--- DATA FOR THIS EXERCISE ---
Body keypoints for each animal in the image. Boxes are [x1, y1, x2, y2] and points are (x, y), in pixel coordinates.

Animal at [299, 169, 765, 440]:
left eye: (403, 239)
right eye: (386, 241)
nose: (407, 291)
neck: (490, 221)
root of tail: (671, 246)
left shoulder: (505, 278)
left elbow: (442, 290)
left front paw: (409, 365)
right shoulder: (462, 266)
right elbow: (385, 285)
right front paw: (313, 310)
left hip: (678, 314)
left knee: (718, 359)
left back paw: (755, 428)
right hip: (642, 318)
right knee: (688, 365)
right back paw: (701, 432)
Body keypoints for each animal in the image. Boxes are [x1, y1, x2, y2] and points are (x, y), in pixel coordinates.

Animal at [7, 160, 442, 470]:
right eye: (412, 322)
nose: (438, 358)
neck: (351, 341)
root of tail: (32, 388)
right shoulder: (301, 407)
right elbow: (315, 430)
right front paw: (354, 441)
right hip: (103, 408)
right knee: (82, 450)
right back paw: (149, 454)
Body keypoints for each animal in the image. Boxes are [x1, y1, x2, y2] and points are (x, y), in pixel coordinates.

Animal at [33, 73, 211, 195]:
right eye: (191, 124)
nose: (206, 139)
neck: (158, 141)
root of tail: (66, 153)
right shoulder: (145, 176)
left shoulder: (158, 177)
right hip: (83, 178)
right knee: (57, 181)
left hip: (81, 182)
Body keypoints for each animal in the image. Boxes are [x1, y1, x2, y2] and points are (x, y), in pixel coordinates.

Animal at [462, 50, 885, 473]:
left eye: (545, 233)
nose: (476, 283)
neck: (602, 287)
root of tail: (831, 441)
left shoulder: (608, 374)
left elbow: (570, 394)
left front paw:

--- TASK REQUIREMENTS ---
Each of the entries must be set down exactly, none omitted.

--- OUTPUT FOR THIS EXERCISE ---
Body keypoints for each animal in the image. Boxes are [x1, y1, x2, y2] and points are (x, y), in pixel coordinates.

Animal at [299, 169, 765, 440]:
left eye: (403, 239)
right eye: (386, 241)
nose: (407, 291)
neck: (490, 221)
root of tail: (671, 246)
left shoulder: (505, 278)
left elbow: (442, 290)
left front paw: (409, 365)
right shoulder: (462, 266)
right elbow: (385, 285)
right front paw: (313, 310)
left hip: (678, 314)
left knee: (718, 359)
left back paw: (755, 428)
right hip: (642, 318)
right knee: (688, 365)
right back paw: (701, 432)
Body keypoints for each animal in the image. Boxes are [x1, y1, x2, y2] and points are (x, y), in pixel coordinates.

Animal at [7, 160, 442, 470]:
right eye: (412, 322)
nose: (438, 358)
neck: (351, 341)
root of tail: (32, 388)
right shoulder: (301, 407)
right elbow: (315, 430)
right front paw: (354, 441)
right hip: (103, 408)
right knee: (82, 450)
right back paw: (149, 454)
Body keypoints for each animal in the image. Boxes are [x1, y1, x2, y2] and points are (x, y), in pixel coordinates.

Animal at [33, 73, 211, 195]:
right eye: (191, 124)
nose: (206, 139)
neck: (158, 141)
root of tail: (66, 153)
right shoulder: (145, 176)
left shoulder: (158, 177)
right hip: (83, 178)
right knee: (57, 181)
left hip: (81, 182)
Body keypoints for each animal in the image. Boxes are [x1, y1, x2, y2] and points are (x, y), in pixel coordinates.

Animal at [462, 50, 885, 473]:
left eye: (545, 233)
nose: (476, 283)
neck: (602, 287)
root of tail: (831, 441)
left shoulder: (608, 374)
left elbow: (570, 394)
left front paw:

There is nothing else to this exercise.